TRY IT:
Each entry that follows is to be copied exactly, minus any pictures.
(PROVIDED ENTRIES begins)
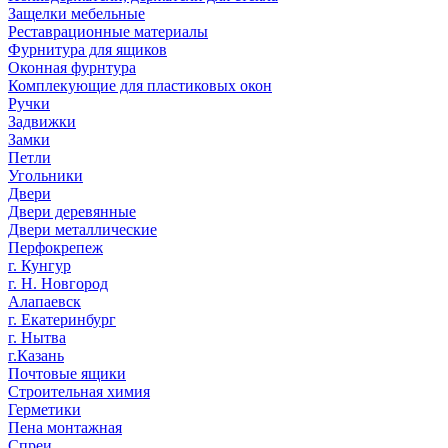
Защелки мебельные
Реставрационные материалы
Фурнитура для ящиков
Оконная фурнтура
Комплекующие для пластиковых окон
Ручки
Задвижки
Замки
Петли
Угольники
Двери
Двери деревянные
Двери металлические
Перфокрепеж
г. Кунгур
г. Н. Новгород
Алапаевск
г. Екатеринбург
г. Нытва
г.Казань
Почтовые ящики
Строительная химия
Герметики
Пена монтажная
Спреи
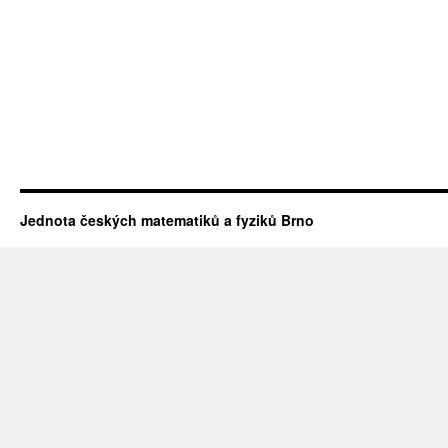
Jednota českých matematiků a fyziků Brno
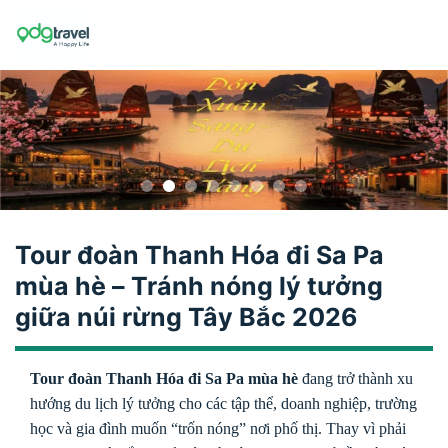
Skip
to
content
Tour đoàn Thanh Hóa đi Sa Pa
mùa hè – Tránh nóng lý tưởng
giữa núi rừng Tây Bắc 2026
Tour đoàn Thanh Hóa đi Sa Pa mùa hè
đang trở thành xu
hướng du lịch lý tưởng cho các tập thể, doanh nghiệp, trường
học và gia đình muốn “trốn nóng” nơi phố thị. Thay vì phải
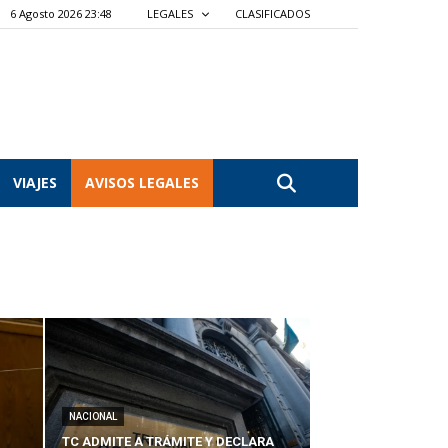
6 Agosto 2026 23:48
LEGALES
CLASIFICADOS
VIAJES
AVISOS LEGALES
NACIONAL
TC ADMITE A TRÁMITE Y DECLARA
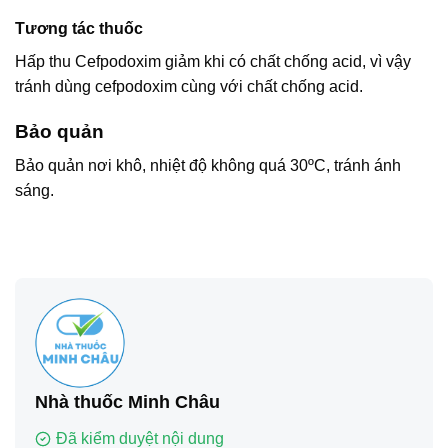
Tương tác thuốc
Hấp thu Cefpodoxim giảm khi có chất chống acid, vì vậy
tránh dùng cefpodoxim cùng với chất chống acid.
Bảo quản
Bảo quản nơi khô, nhiệt độ không quá 30ºC, tránh ánh
sáng.
Nhà thuốc Minh Châu
Đã kiểm duyệt nội dung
(PROVIDED ENTRIES ends)
EXERCISE RESULT:
Защелки мебельные
Реставрационные материалы
Фурнитура для ящиков
Оконная фурнтура
Комплекующие для пластиковых окон
Ручки
Задвижки
Замки
Петли
Угольники
Двери
Двери деревянные
Двери металлические
Перфокрепеж
г. Кунгур
г. Н. Новгород
Алапаевск
г. Екатеринбург
г. Нытва
г.Казань
Почтовые ящики
Строительная химия
Герметики
Пена монтажная
Спреи
Jednota českých matematiků a fyziků Brno
Skip
to
content
Tour đoàn Thanh Hóa đi Sa Pa
mùa hè – Tránh nóng lý tưởng
giữa núi rừng Tây Bắc 2026
Tour đoàn Thanh Hóa đi Sa Pa mùa hè
đang trở thành xu
hướng du lịch lý tưởng cho các tập thể, doanh nghiệp, trường
học và gia đình muốn “trốn nóng” nơi phố thị. Thay vì phải
6 Agosto 2026 23:48
LEGALES
CLASIFICADOS
VIAJES
AVISOS LEGALES
NACIONAL
TC ADMITE A TRÁMITE Y DECLARA
Tương tác thuốc
Hấp thu Cefpodoxim giảm khi có chất chống acid, vì vậy
tránh dùng cefpodoxim cùng với chất chống acid.
Bảo quản
Bảo quản nơi khô, nhiệt độ không quá 30ºC, tránh ánh
sáng.
Nhà thuốc Minh Châu
Đã kiểm duyệt nội dung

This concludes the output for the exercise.